Estudiar la contribución de las moléculas de herencia materna a la vertebración de desarrollo temprano a menudo se ve obstaculizada por el tiempo y los gastos necesarios para generar animales de la madre y el efecto mutante. Además, muchas de las técnicas para sobreexpresar o inhiben la función de genes en organismos tales como Xenopus y pez cebra no objetivo suficientemente crítica materna vías de señalización, como la señalización de Wnt. En Xenopus, la manipulación de la función de genes en ovocitos cultivados y su posterior fertilización puede mejorar estos problemas hasta cierto punto. Los ovocitos son manualmente defolliculated de tejido de un donante de ovario, inyectado o tratado en la cultura como se desee, y luego estimulados con progesterona para inducir la maduración. A continuación, los ovocitos se introducen en la cavidad del cuerpo de una rana anfitrión ovulación femenina, con lo cual se trasladaron a través del oviducto del anfitrión y adquirir las modificaciones y abrigos de gelatina necesaria para la fecundación. Los embriones resultantes se puede elevar a la fase deseada y se analizaron los efectos de cualquier perturbación experimental. Este método de transferencia de acogida ha sido muy eficaz en el descubrimiento de los mecanismos básicos del desarrollo inicial y permite una amplia gama de posibilidades experimentales no están disponibles en cualquier organismo vertebrado otro modelo.
Un éxito de la transferencia dará lugar a la fecundación y la división normal de> 50% de los ovocitos (Figura 3). Generalmente entre 30-60% de los ovocitos transferidos sobreviven más allá de las etapas Néurula. Por lo general, la transferencia de ovocitos desde 75 hasta 150 por grupo experimental, que dará embriones suficiente para varios tipos de análisis (in situ, RT-PCR), así como visualizar el fenotipo. La implantación de ovocitos mucho más no parece aumentar considerablemente el rendimiento. Además…
The authors have nothing to disclose.
Los autores desean expresar su agradecimiento miembros del laboratorio de Houston para la lectura crítica del manuscrito. La investigación es financiada por los Institutos Nacionales de Salud (GM083999) otorgó a DWH
Solutions and recipes:
OCM (Oocyte culture medium; modified from Wylie et al., 1996)
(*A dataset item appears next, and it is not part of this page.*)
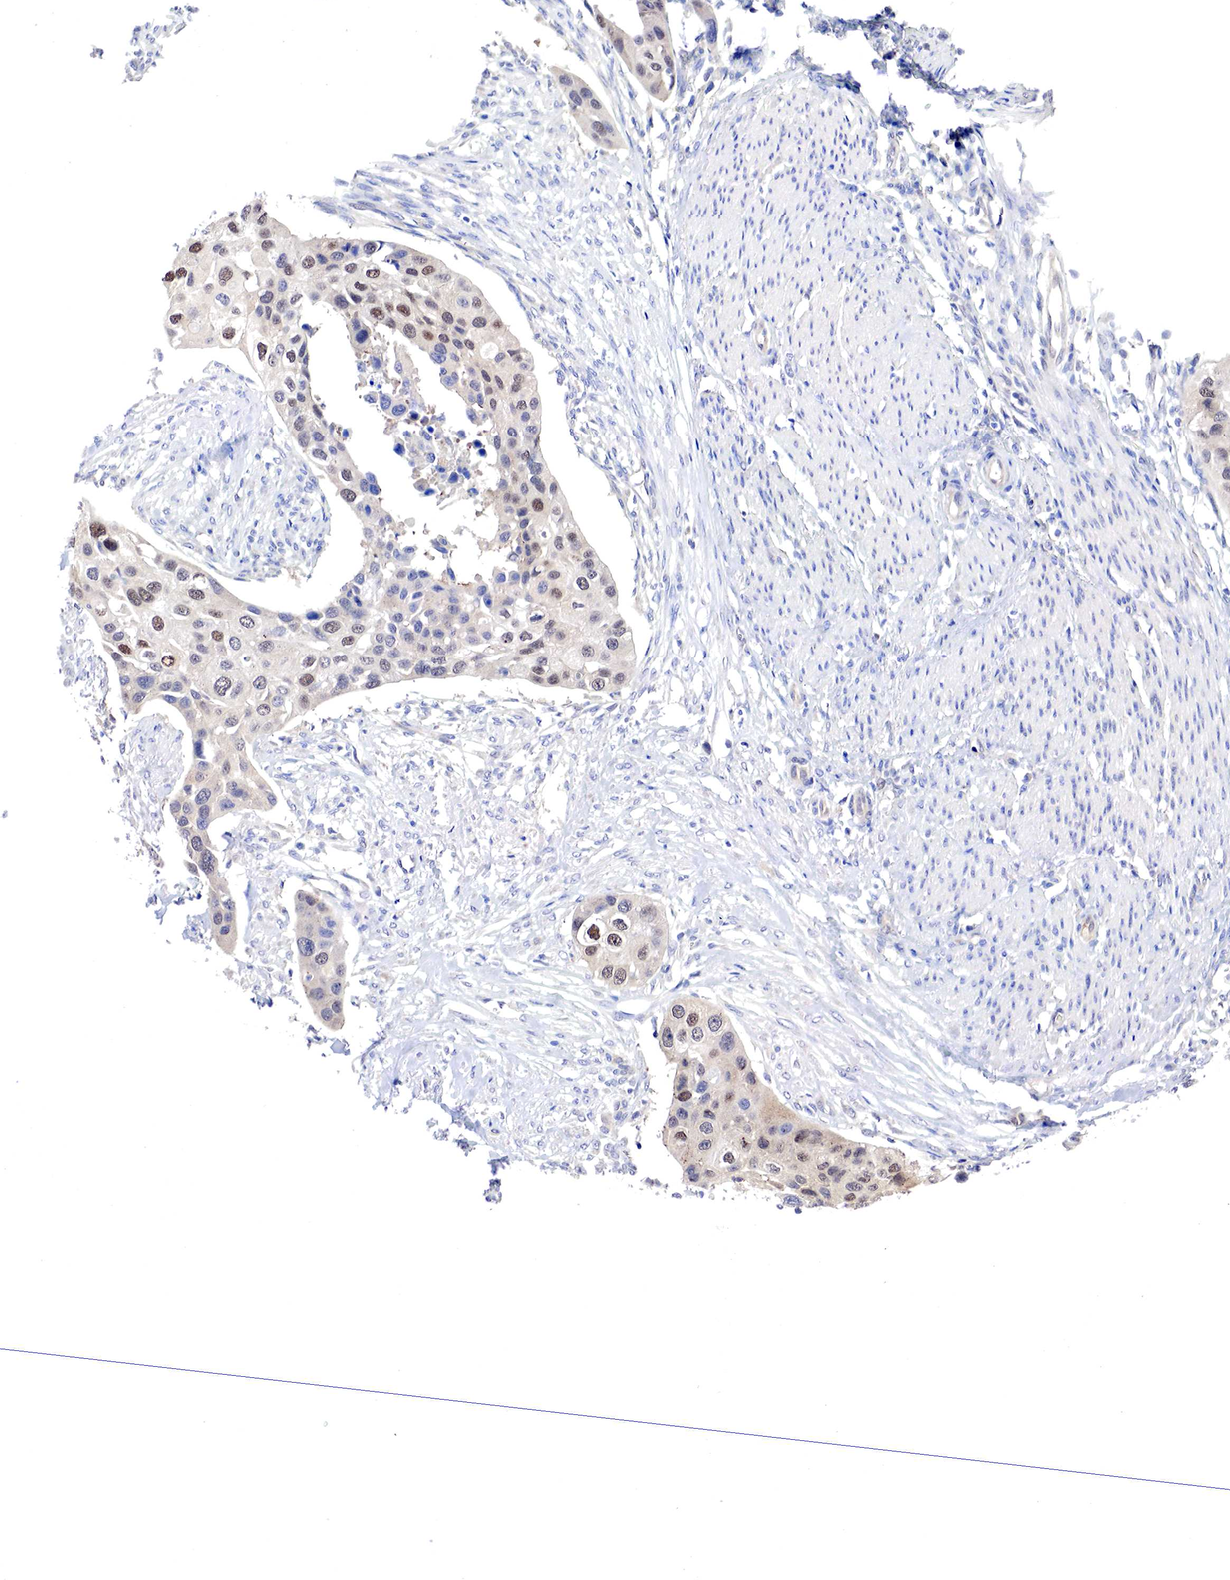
{"staining": {"intensity": "moderate", "quantity": "25%-75%", "location": "cytoplasmic/membranous,nuclear"}, "tissue": "urothelial cancer", "cell_type": "Tumor cells", "image_type": "cancer", "snomed": [{"axis": "morphology", "description": "Urothelial carcinoma, High grade"}, {"axis": "topography", "description": "Urinary bladder"}], "caption": "Immunohistochemistry (IHC) image of neoplastic tissue: urothelial carcinoma (high-grade) stained using immunohistochemistry (IHC) shows medium levels of moderate protein expression localized specifically in the cytoplasmic/membranous and nuclear of tumor cells, appearing as a cytoplasmic/membranous and nuclear brown color.", "gene": "PABIR2", "patient": {"sex": "male", "age": 55}}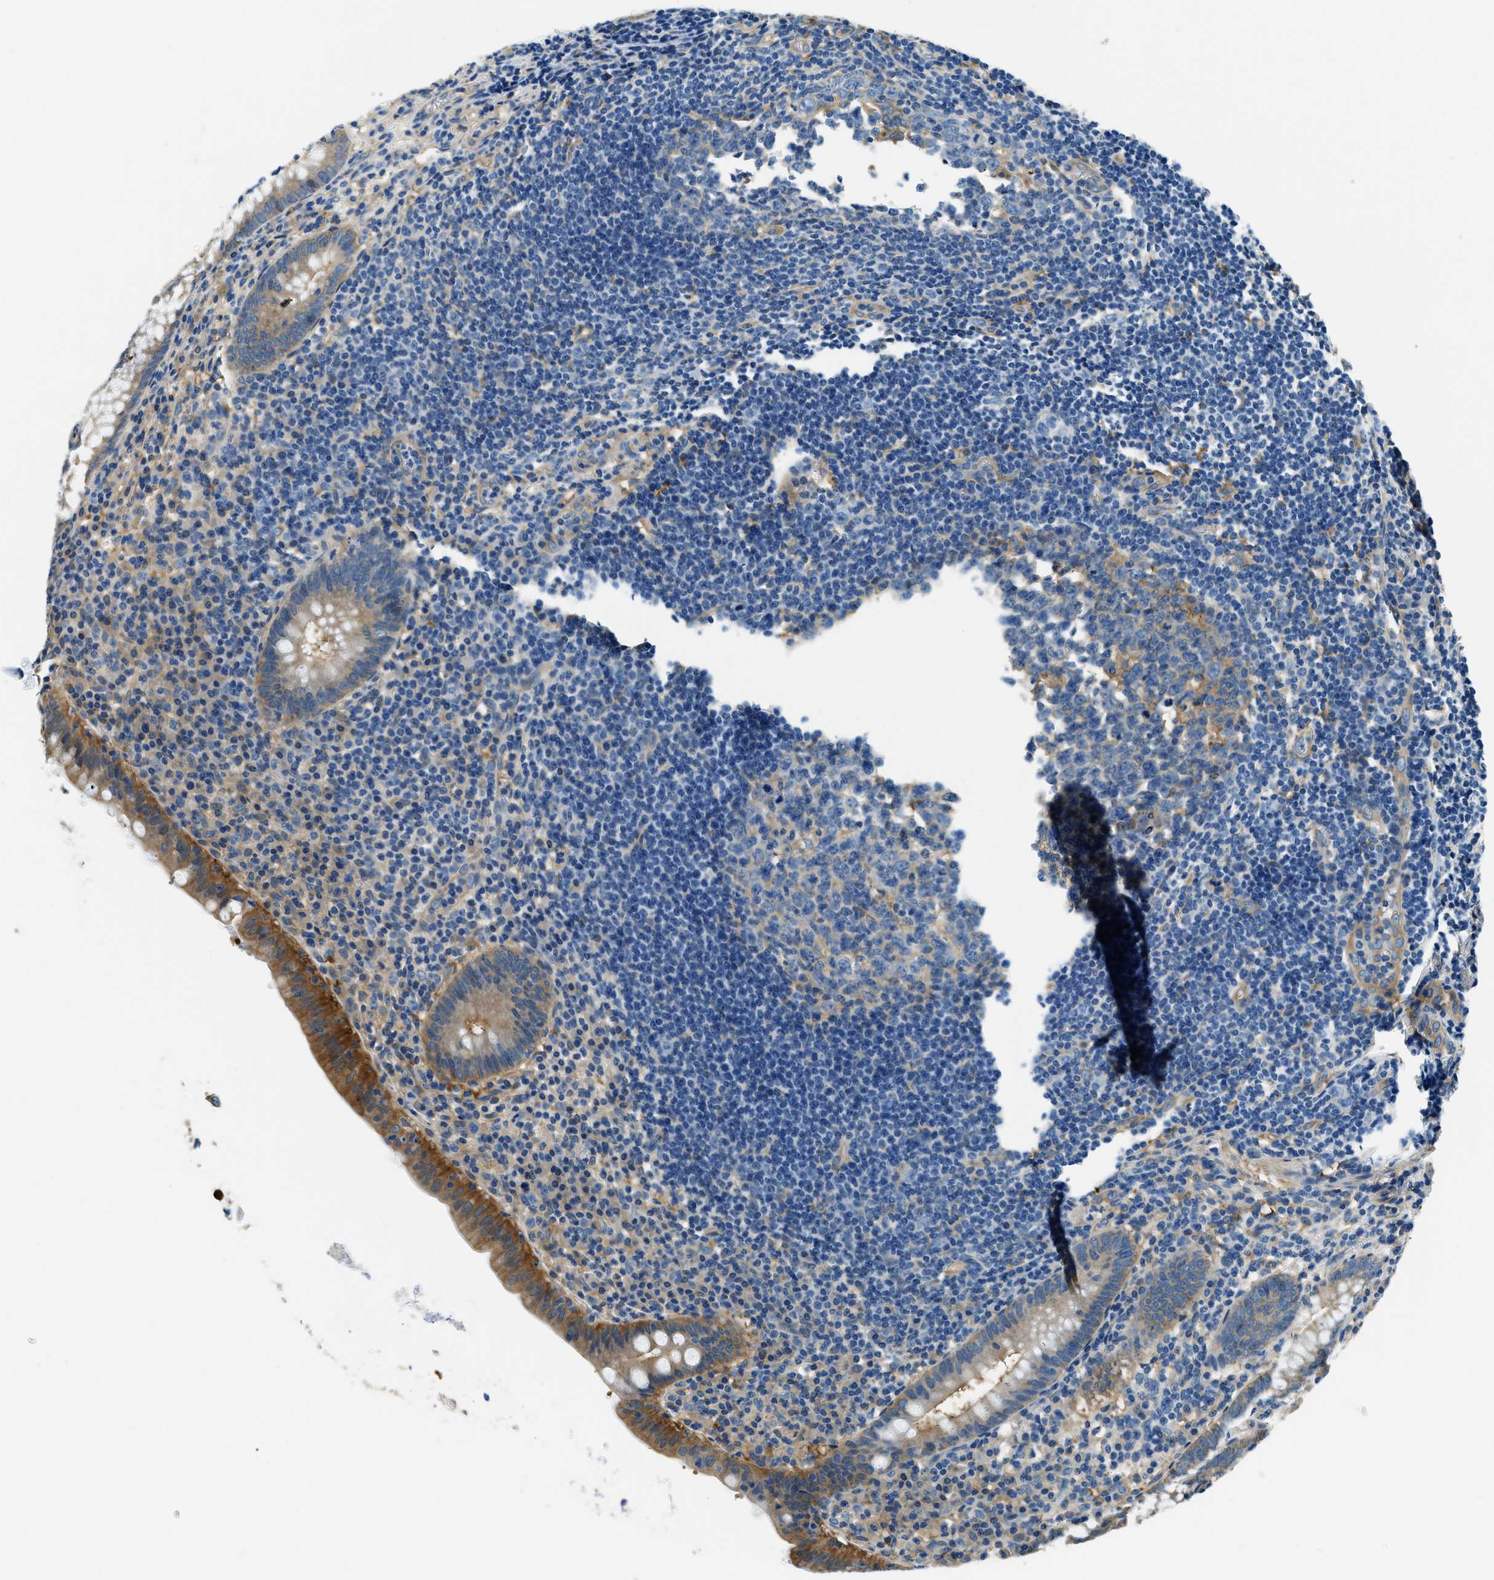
{"staining": {"intensity": "moderate", "quantity": "25%-75%", "location": "cytoplasmic/membranous"}, "tissue": "appendix", "cell_type": "Glandular cells", "image_type": "normal", "snomed": [{"axis": "morphology", "description": "Normal tissue, NOS"}, {"axis": "topography", "description": "Appendix"}], "caption": "The image shows staining of normal appendix, revealing moderate cytoplasmic/membranous protein expression (brown color) within glandular cells. The staining was performed using DAB to visualize the protein expression in brown, while the nuclei were stained in blue with hematoxylin (Magnification: 20x).", "gene": "TWF1", "patient": {"sex": "male", "age": 56}}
70% Leibovitz’s L-15 medium (containing l-glutamine) | (Invitrogen 11415-064) |
0.4 mg/ml Bovine serum albumin (BSA; fraction V) | (Sigma A-9418-50g) |
1x Penicillin-Streptomycin | (Sigma P-0781) |
Adjust to pH 7.6-7.8 with 5N NaOH | |
Make fresh weekly, store at 18°C. |
10X MMR (Marc’s Modified Ringer’s Solution; Zuck et al., 1998)
1M NaCl |
20 mM KCl |
20 mM CaCl2 |
10 mM MgCl2 |
150 mM HEPES |
adjust to pH 7.6-7.8 |
Store at 4°C |
Anesthetic solution
1 g/L 3-Aminobenzoic Acid Ethyl Ester (MS222) | (Sigma A-5040) |
0.7 g/L sodium bicarbonate | |
Dissolve in Amquel-treated water | |
Make fresh weekly |
Progesterone stocks
10 mM Progesterone (Sigma P- 0130) in 100% Ethanol |
Dilute to 1 mM in 100% EtOH for a 500x stock/working solution |
Store at -20°C |
Vital dyes (modified from Heasman et al., 1991)
Blue: 0.1% Nile Blue A | (Aldrich 121479-5G), |
Red: 0.25% Neutral Red | (Sigma N-6634), |
Brown: 1% Bismarck Brown | (Sigma B-2759), |
Green (80 μl blue + 80 μl brown), | |
Mauve (80 μl blue + 80 μl red). | |
A sixth color, Orange (80 μl red+ 80 μl brown), can also be used but is often hard to distinguish from brown. |
Stocks of Blue, Red and Brown are made up in deionized water in 50 ml tubes, incubated for 20 minutes with rocking and spun in a clinical centrifuge. The supernatants are aliquotted into microfuge tubes and stored at -20°C.